**Anweisung A**
Wer gewann laut dem Text über die deutschen Speed-Fahrer bei der WM Silber im Super-G für den DSV?
**Anweisung B**
Bitte schreibe den Text über die deutschen Speed-Fahrer im Anschluss an seinen letzten Satz weiter.

**Vorliegender Text**
Skifahren ist ein Mannschaftssport - bis auf die zwei Minuten eines Rennens: Dieses Leitmotiv ist für die deutschen Speed-Fahrer auch in Cortina d'Ampezzo wieder die wichtigste Kraftzelle. Wie das in der Praxis aussieht? Ein Streifzug durch die ersten WM-Tage.

Von Johannes Knuth, Cortina d'Ampezzo

Was ihm binnen eines Tages auf einer Abfahrt widerfuhr, hat der ehemalige Skirennläufer Marco Büchel einmal gesagt, erlebe er im normalen Leben nicht in einem Jahr. Vielleicht ist das ein Grund, weshalb manche Ex-Profis schon kurz nach ihren Karrieren gerne mal Autobiografien vorlegen; eine neue stammt von Aksel Lund Svindal, 38, dem einstigen Elder Statesman des Sports, seit zwei Jahren Rennfahrer-Pensionär. Der Norweger führt darin etwa aus, wie knapp er nach seinem gruseligen Sturz 2007 in Beaver Creek am Tod vorbeirauschte, wie er die Reporter später zu einem Gespräch lud, das er spontan an die frische Luft verlegte - so hörte man beim Spazierengehen nicht das Geräusch des künstlichen Darmausgangs, den sie ihm damals gelegt hatten.

Ein Motiv schimmert bei Svindal immer wieder durch: Die Gemeinheiten seines Sports lassen sich leichter ertragen, wenn man sie verteilt, auf viele Schultern von Betreuern und Teamkollegen. Wer seine Mannschaft nicht für das wichtigste Gut überhaupt erachte, schreibt Svindal, sollte sich sein Umfeld sehr genau und kritisch anschauen.

Beim Deutschen Skiverband (DSV) dürfte ihnen diese Aussicht gerade ganz gut gefallen, in den ersten Tagen der WM in Cortina d'Ampezzo. Das ist umso erstaunlicher, wenn man bedenkt, dass ihre Schnellfahrer vor sieben Jahren noch so überfordert waren, dass sie im Verband zumindest überlegten, der Speed-Gruppe die Fördermittel zu kappen. Der Österreicher Mathias Berthold übernahm dann als Cheftrainer, sein Landsmann Christian Schwaiger wurde zu den Abfahrer versetzt, ehe Schwaiger vor zwei Jahren Berthold ablöste. Die neuen Vorgesetzten kultivierten damals einen Leitgedanken, den Svindals Norweger schon seit Jahren predigten: Das alpine Skifahren, bei dem Athleten immer früher und individueller angeleitet werden, funktioniere am besten als Teamsport - bis auf die zwei Minuten eines Rennens. Es ist ein Gedanke, der auch bei dieser WM wieder aufblüht, man sieht das an vielen Episoden: an Romed Baumann, dem sie in Österreich keine Chance mehr gaben, ehe er jetzt Silber im Super-G für den DSV gewann; an den Teamkollegen, die am Sonntag in der Abfahrt ihre nächste Chance haben; an Kira Weidle, die sich bei ihrer Abfahrt am Samstag auch was ausrechnet, dabei kommt die 24-Jährige gerade ja nicht wirklich in diesen Vorzug: von einem großen Kollektiv getragen zu werden.

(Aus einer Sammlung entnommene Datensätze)

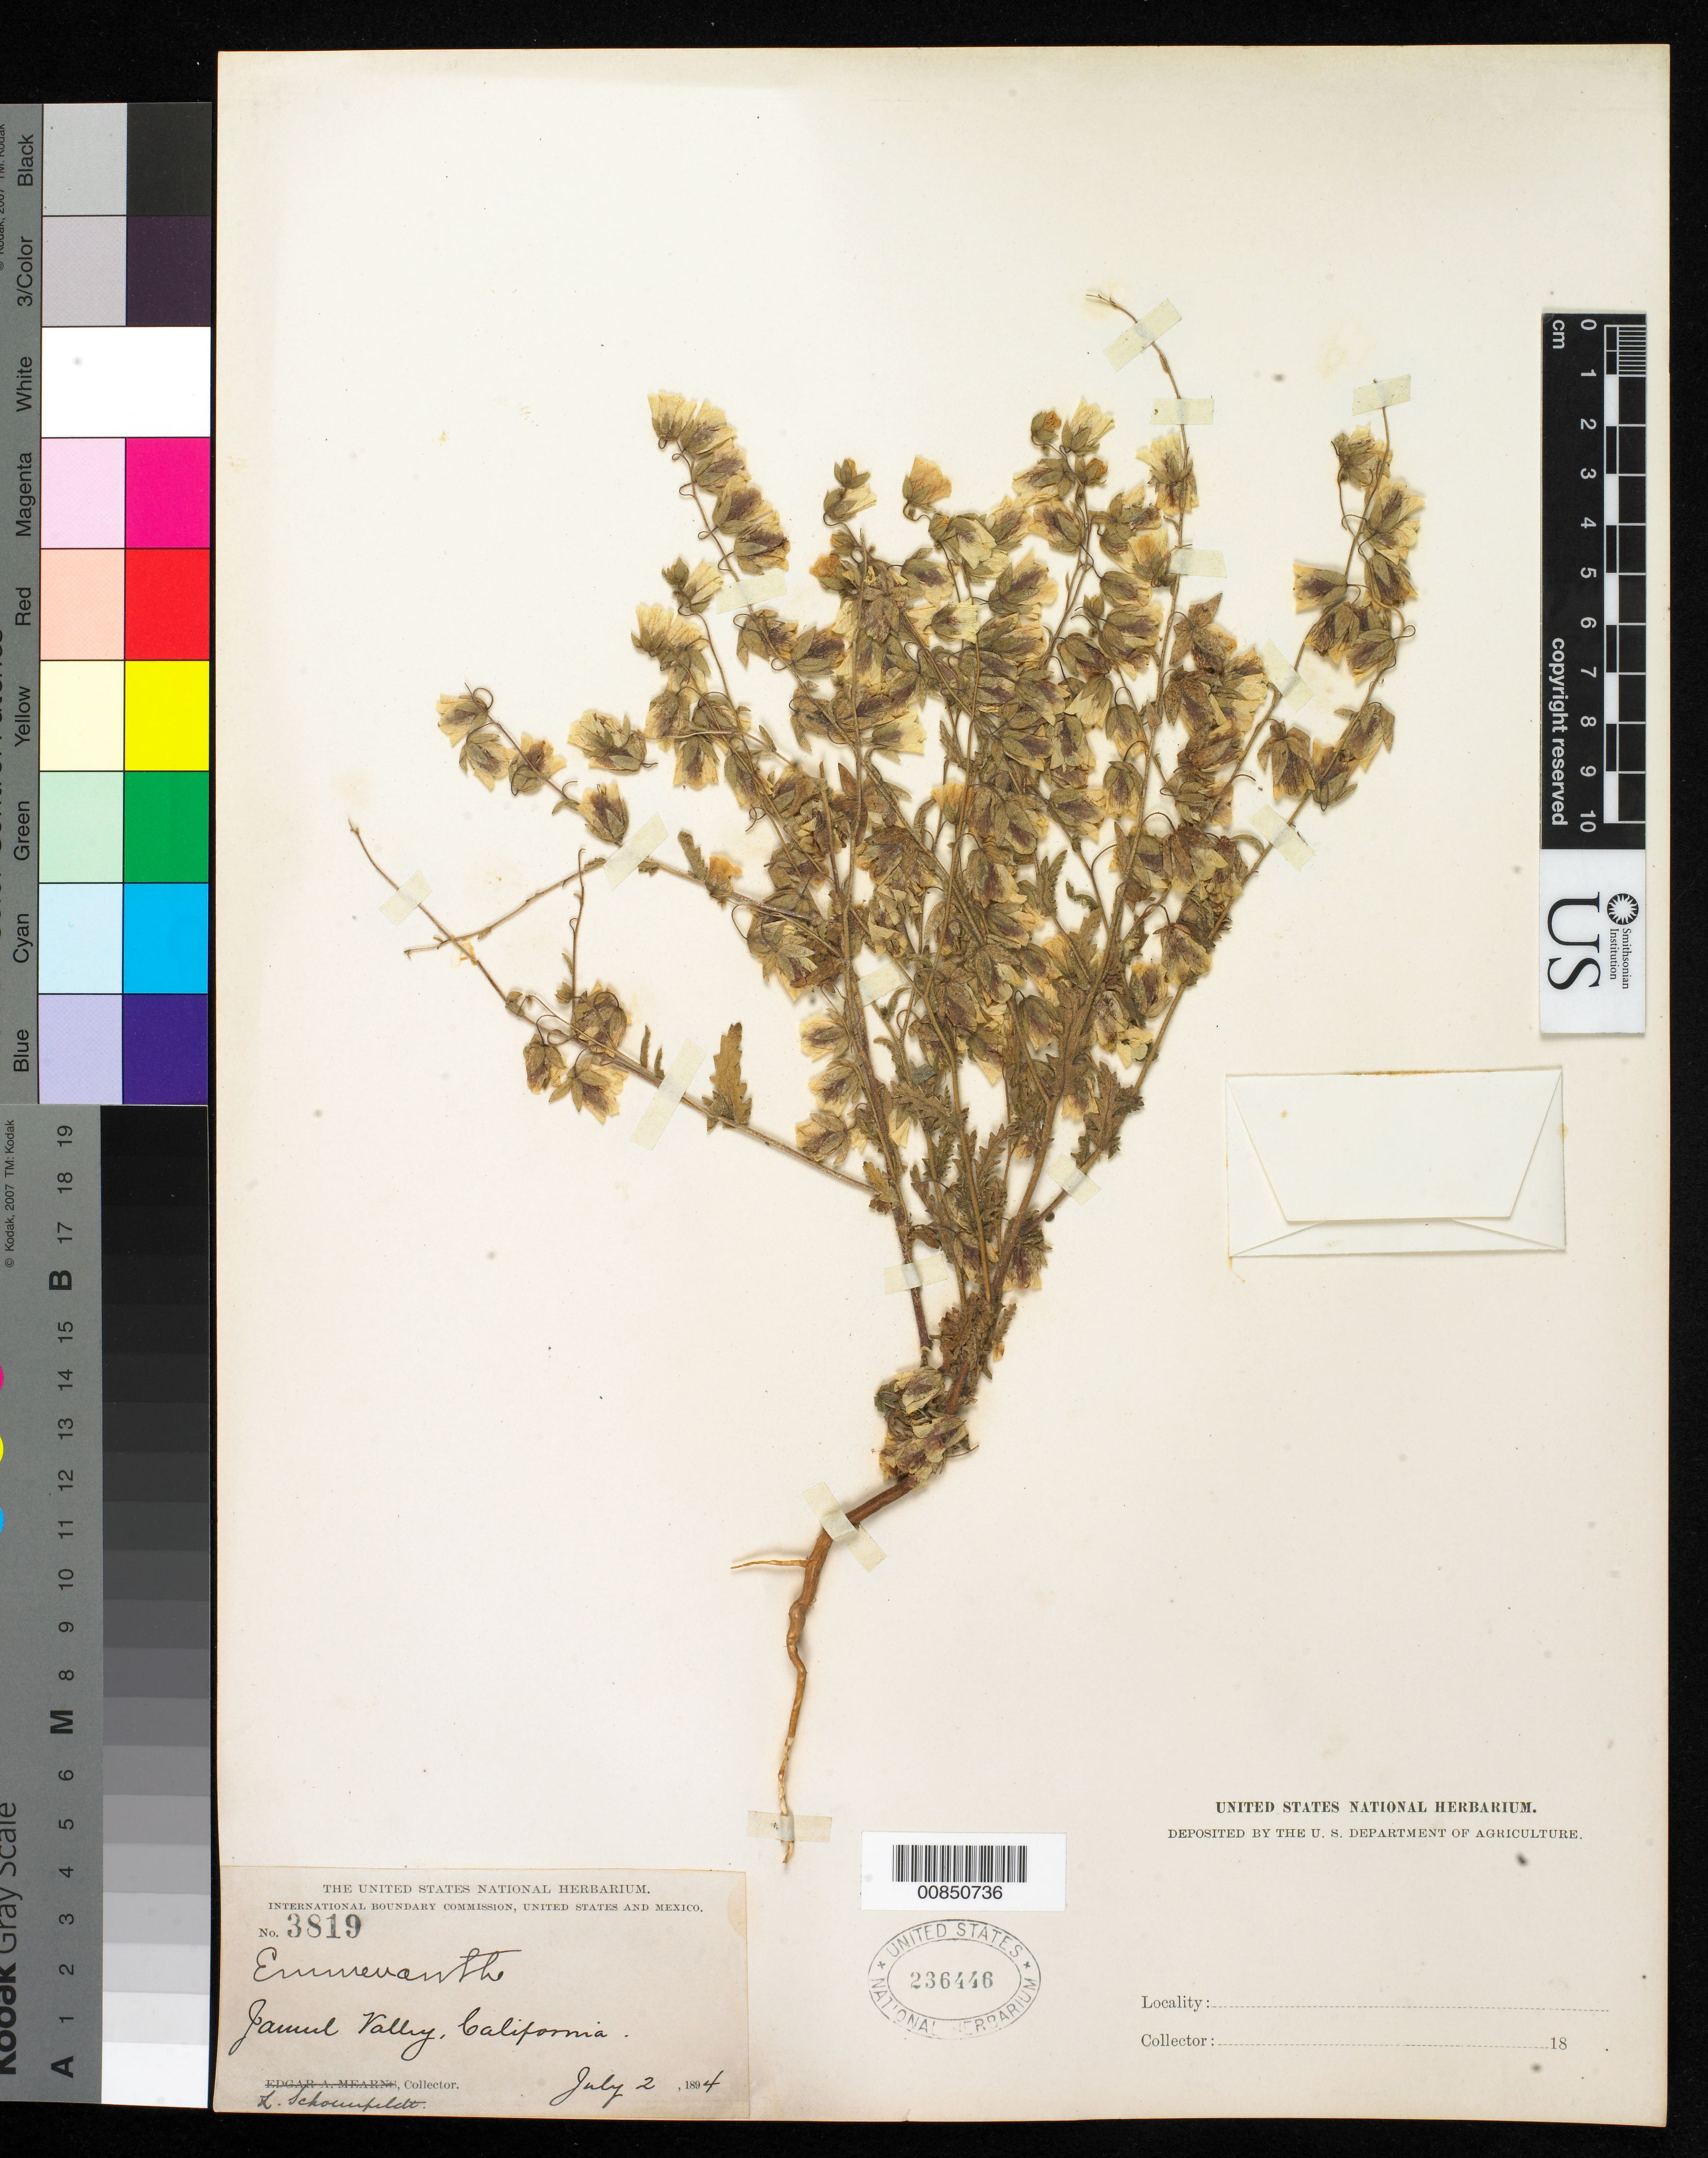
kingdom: Plantae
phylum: Tracheophyta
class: Magnoliopsida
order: Boraginales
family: Hydrophyllaceae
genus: Emmenanthe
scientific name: Emmenanthe penduliflora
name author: Benth.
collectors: L. Schoenfeldt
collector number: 3819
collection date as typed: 02 Jul 1894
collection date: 1894-07-02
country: United States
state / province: California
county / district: San Diego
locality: Jamul Valley, California.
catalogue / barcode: US 236446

**Schriftliche Antwort A**
Romed Baumann.

**Schriftliche Antwort B**
Genüsslich durch die fiesen Kurven

Thomas Dreßen ist seinen Bürgerpflichten zuletzt gewissenhaft nachgekommen, sagt er, nicht ein Skirennen habe er verpasst, während er sich zuletzt im Krankenstand befand. Und selbstredend habe er seine Teamkollegen ordnungsgemäß angefeuert, nicht nur des Betriebsklimas wegen: "Je stärker die anderen sind", sagt Dreßen, desto stärker sei er bei seiner Rückkehr schon im Training gefordert, und desto eher wisse er, wie weit es noch bis zur Weltspitze sei. "Ein Riesenvorteil", sagt der 27-Jährige.

Schon möglich, dass das ohne sein kollegiales Sicherheitsnetz nicht ganz so ruckelfrei verlaufen wäre: die Hüft-OP im November, an diesem Sonntag schon das Comeback, hoffentlich. Am Freitag steht Dreßen nach dem ersten Abfahrtstraining im Ziel, ein paar Kollegen sind jetzt auch Konkurrenten, hinter Baumann und Andreas Sander sind nur noch zwei Startplätze für die Abfahrt vakant: für Dominik Schwaiger, Simon Jocher, den WM-Debütanten, der im Super-G schon 16. wurde - und Dreßen. Alle Drei sprechen nach ihren Läufen auch über die scharfen Kurven im Kurs, die vereiteln sollen, dass die Fahrer zu flott an den mächtigen Vertigine-Sprung heranrauschen. Sinnvoll, "aber mit Abfahrt hat das nicht viel zu tun", sagt Schwaiger, "ein bescheidenes Gefühl", findet Jocher. Dreßen? Der lächelt, freilich, sagt er, "ein Kampf" sei das, aber wenn die Kurssetzung im letzten Probelauf am Samstag nicht geändert würde, "dann ist es so". Und seine Fahrt, ach ja, "das war noch nicht das Ende der Fahnenstange".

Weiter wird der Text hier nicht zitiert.